What he’s learning: What moves work. Jenkins showed a variety of moves in college and has done the same in training camp. Not all moves succeed, however, as he’s discovered -- and some might work against the third-team tackle, but not the starter. It’s about timing and where to place his hands. When working against the starting line recently, he started a spin move too early and a little too upright, which allowed tackle Tyler Polumbus to easily react and block his move. In other practices, Jenkins has timed it up well, closing the gap between he and the tackle, dipping his right shoulder into the outside shoulder of the tackle and curling back inside for pressure. Other times instead of spinning on a direct path he’d round off a bit too much and lose ground. Or you could see him thinking about a move and cutting inside too early, without as much initial burst, and get denied. There’s a natural feel to his game. There’s also a natural rust to his game after suffering a season-ending Lisfranc injury to his left foot in the 2012 season opener, which is why Jenkins said he’s still “getting in a groove.” He worked out with former FSU teammates Bjoern Werner and Tank Carradine in the offseason, focusing on hand and agility drills.

Jenkins also is getting used to adjusting to the snap counts. In the preseason opener he jumped early on a play because of a hard count. He still managed to get wide on the tackle, but it served as a reminder. He jumped early in practice this week thanks to a hard count.

“The snap count is a lot harder,” he said. “You have to be disciplined if you’re trying to jump the snap. The quarterbacks will try to trip you up; that’s one thing that’s real big. It’s all about the takeoffs. If you get a good takeoff then good things will happen from there.”

But it shouldn’t be about the snap count.

"You’ve got to see the ball," said linebackers coach Bob Slowik. “If you anticipate too much he’ll be offsides about eight times .... He has a great get-off and he was really instinctive and natural in his rush. He’s trying to find out what works the best against big, long, athletic tackles.”

What needs to be seen: The ability to be an all-around linebacker. That means learning to drop into coverage, but don’t expect to see that a lot (even though he did do it against Tennessee last week at least once). While Jenkins dropped once in a while at Florida State, it’s much different now. It’s not a matter of his athleticism, it’s about knowing where to drop against different looks. Jenkins said he needs to be able to read the quarterback’s eyes better and also must get to his spot with urgency.

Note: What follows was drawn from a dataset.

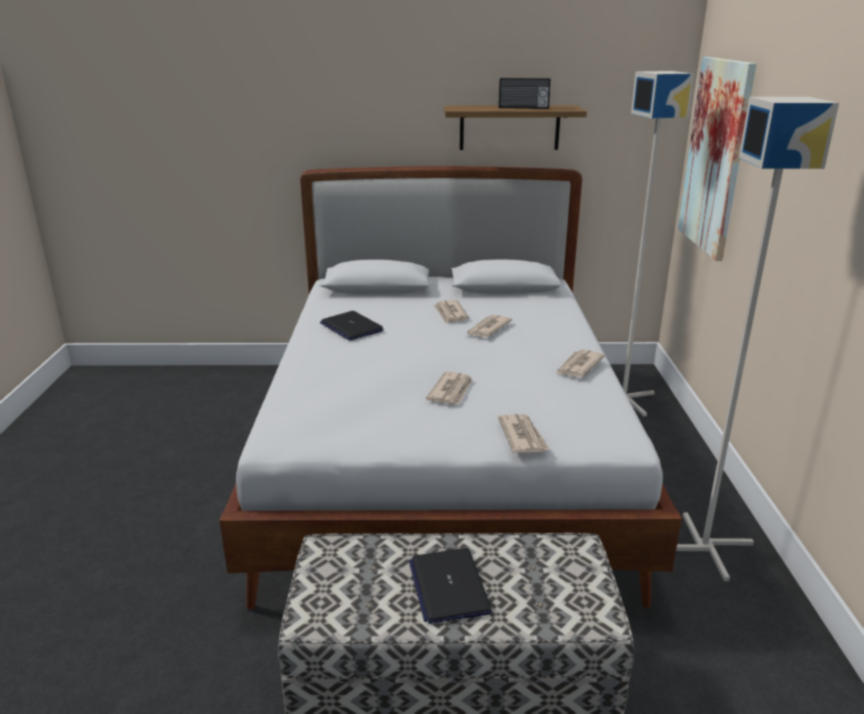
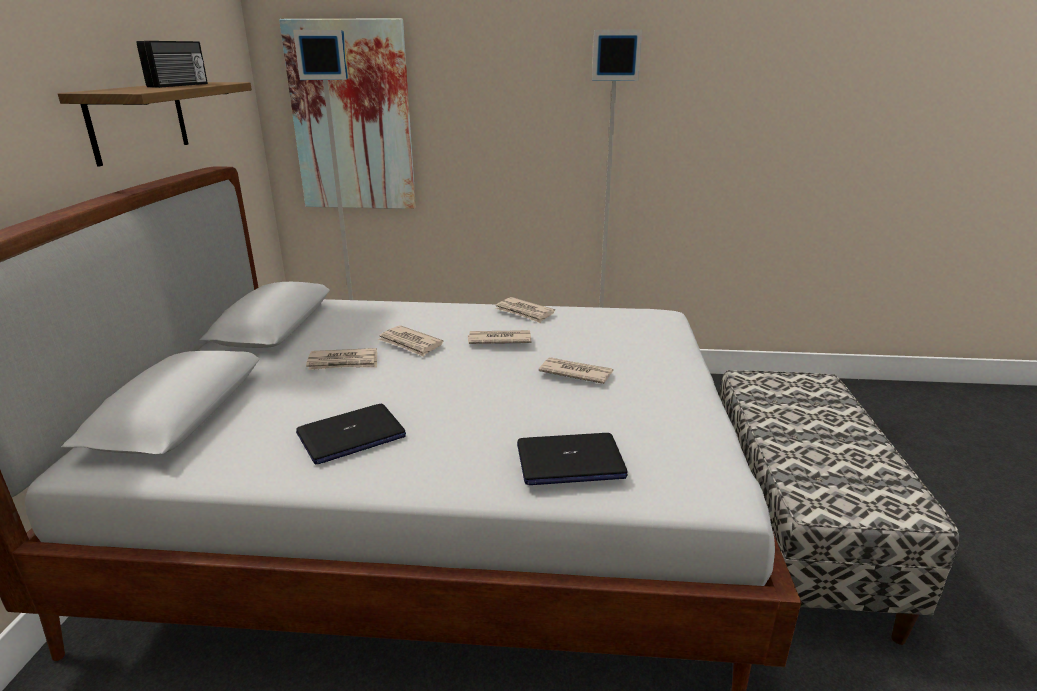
camera: 85 degrees left, 0 degrees up
laptop [409,548,492,624] -> laptop moved to [517,433,628,485]
newspaper [498,414,549,453] -> newspaper moved to [468,330,531,344]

“You can drop to your spot and the quarterback already throws the ball at you,” Jenkins said. “It’s real quick. You have to be detail-oriented.”

It’s a lot to absorb.

"He’s natural at it, but it’s the volume of the defense he’s trying to grasp," Slowik said, “and then to go out and execute those calls at full speed with confidence and reacting to the offense at the same time.

“If he tries to grasp the whole package then it will slow down his pass rushes. That’s what we’re working on the most.”

What stands out: His burst. Jenkins must refine his game to become a quality pass-rusher, but he shows flashes most days of his ability. Many others have done the same in the past. The trick is to develop that talent and that’s what Jenkins must do. Jenkins, who weighed 270 pounds as a junior, now weighs 250. At 270, he looked a little less fluid and not as quick. At 250, which is around what he weighed as a sophomore, the fluidity has returned. He’s not always successful, but a lot of that stems from technique and timing.

“He has that short area quickness,” Slowik said. “Very quick off the ball. He might not be the fastest 40-yard time, but he’s very good in 10 yards and very good in change of direction.”

Projection: He should make the roster based on his potential and also on the fact that another reserve outside linebacker, Rob Jackson, will be suspended for the first four games. They need depth here early and also have veteran Darryl Tapp as a backup. But Jenkins also has worked with the first unit in nickel situations during the first preseason game as well as in practice. He would be used the great majority of the time as a situational rusher.